Yep, Square Enix can’t be bothered to release many of their titles physically in all regions (it’s pretty sad when most of my games from them the past couple of years had to be imported or bought from third-party sellers); and a recent, long-awaited remaster has been criticized by multiple outlets as being “lazy”; but no, it’s too many people just having fun that’s the problem.
Games like Tomb Raider or Legacy of Kain may not have the luster they once had, but heck, I’d argue that Square Enix’s flagships, including Final Fantasy, is the same way. No doubt Square Enix’s soon-to-be former developers like Crystal Dynamics invited a lot of their ire by not realizing complaints in the beta about repetitiveness and such were bound to be even more loud when the full release came out.

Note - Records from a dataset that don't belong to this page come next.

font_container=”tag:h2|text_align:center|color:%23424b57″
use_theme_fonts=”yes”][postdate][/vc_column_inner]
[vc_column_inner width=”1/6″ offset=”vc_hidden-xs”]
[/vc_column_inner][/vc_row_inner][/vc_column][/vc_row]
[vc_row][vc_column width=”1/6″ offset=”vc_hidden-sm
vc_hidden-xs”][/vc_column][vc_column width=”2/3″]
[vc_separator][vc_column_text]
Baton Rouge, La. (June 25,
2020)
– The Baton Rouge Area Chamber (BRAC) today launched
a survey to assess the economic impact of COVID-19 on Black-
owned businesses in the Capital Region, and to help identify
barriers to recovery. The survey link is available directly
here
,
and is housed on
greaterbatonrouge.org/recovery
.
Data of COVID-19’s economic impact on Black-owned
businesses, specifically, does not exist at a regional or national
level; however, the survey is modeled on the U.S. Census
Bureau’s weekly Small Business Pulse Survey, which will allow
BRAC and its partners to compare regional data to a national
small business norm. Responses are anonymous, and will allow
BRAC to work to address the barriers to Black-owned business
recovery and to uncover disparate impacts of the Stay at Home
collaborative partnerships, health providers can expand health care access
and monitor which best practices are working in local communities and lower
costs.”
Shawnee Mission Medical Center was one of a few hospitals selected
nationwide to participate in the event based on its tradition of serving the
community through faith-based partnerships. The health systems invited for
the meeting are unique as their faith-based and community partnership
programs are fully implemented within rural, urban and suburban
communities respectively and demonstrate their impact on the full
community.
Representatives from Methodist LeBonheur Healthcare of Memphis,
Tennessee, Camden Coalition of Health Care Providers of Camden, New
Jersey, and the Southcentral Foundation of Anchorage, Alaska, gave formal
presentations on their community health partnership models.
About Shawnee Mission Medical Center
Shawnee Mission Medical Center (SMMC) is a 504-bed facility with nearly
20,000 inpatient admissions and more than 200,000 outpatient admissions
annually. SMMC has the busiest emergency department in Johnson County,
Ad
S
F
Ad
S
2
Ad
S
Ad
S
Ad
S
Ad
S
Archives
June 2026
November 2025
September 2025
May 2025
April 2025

But perhaps Crystal Dynamics and the other developers will flourish under a company like Embracer Group, one who seems more interested in marketing potential and having a lot of names under their umbrella rather than micromanaging its assets. And while I’ve never been terribly interested in a lot of the properties Square Enix sold, I might check out future multimedia projects. But Square Enix…is basically just going to set the $300 million on fire. There are a heck of a lot of ways they could use that money. Get Gackt to sign off on a Crisis Core port. Turn Final Fantasy Trading Card Game into an online version. Remake Threads of Fate. Special limited run for an official English Switch physical copy of I am Setsuna. Remove the gacha-like grinding from Chocobo GP. A new Itadaki (Fortune) Street.
Okay, those are all my personal preferences. But I know I’m not alone on some of these, and Square Enix would know that if they listened to fans instead of deciding that chasing after the latest buzzwords is more important than blockchain and NFTs’ feasibility, piracy, security, longevity, and environmental issues.
Of course, what do I know; I play games for fun.